Best worst SF story ever written

Thanks to the fine folks at the Bulwer-Lytton Fiction Contest (http://www.bulwer-lytton.com/), I was reintroduced tonight to what is widely regarded in SF fan circles as the worst story ever written: "The Eye of Argon."

TEOA was published in a small magazine in 1970 by one Jim Theis, who was only 16 at the time. All I'm going to say is that there's no excuse for it. It's horrible. For the curious, the copy circulating on the Internet was transcribed from a mimeograph of the original, and is presented with Theis's typos. Regrettably, the accompanying drawings have not been reproduced. (http://www-users.cs.york.ac.uk/~susan/sf/eyeargon/eyeargon.htm)

I didn't know one could query bustily until I read TEOA. Thanks, Jim, for opening my eyes, but I really didn't need to know that Grignr has a g-string. Too much information, man.

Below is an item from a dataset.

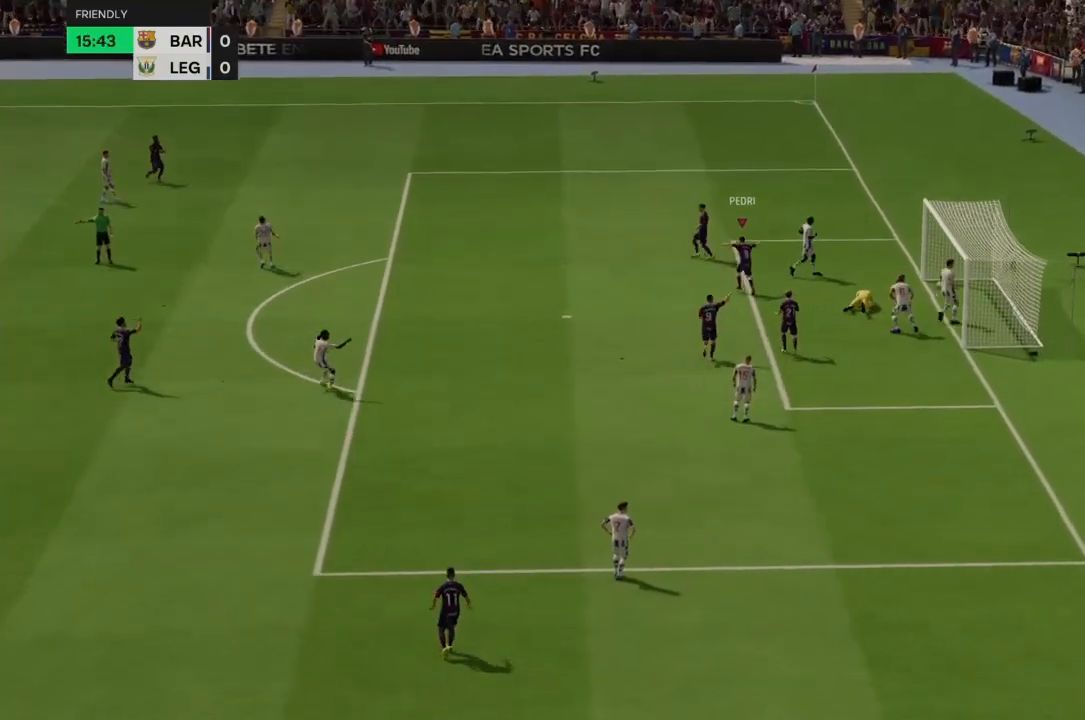
Gameplay with a controller (PlayStation layout); each line is a JSON object with the inputs held at the frame after it. "events" lists button and stick changes between this image and that frame as [ms after this image, input, new state], when the widget could be followed in between. Not read: L3 R3.
{"buttons": ["R2"], "left_stick": "up", "right_stick": "center", "events": [[34, "left_stick", "up"]]}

Perhaps it's not fair to be quite so hard on Jim Theis. In a recent interview, he was rather miffed that TEOA was still being mocked 30 years after its publication, and though he had gone on to get a degree in journalism, he never wrote fiction again. Theis died in 2002, four years before Wildside Press reprinted his immortal classic. His legacy lives on in the form of a TEOA-based game: each participant takes a turn trying to do a decent reading of the text, misspellings and all, but is forced to pass to the next person when he (almost inevitably) cracks up.

If TEOA could get published, maybe there's hope for me yet.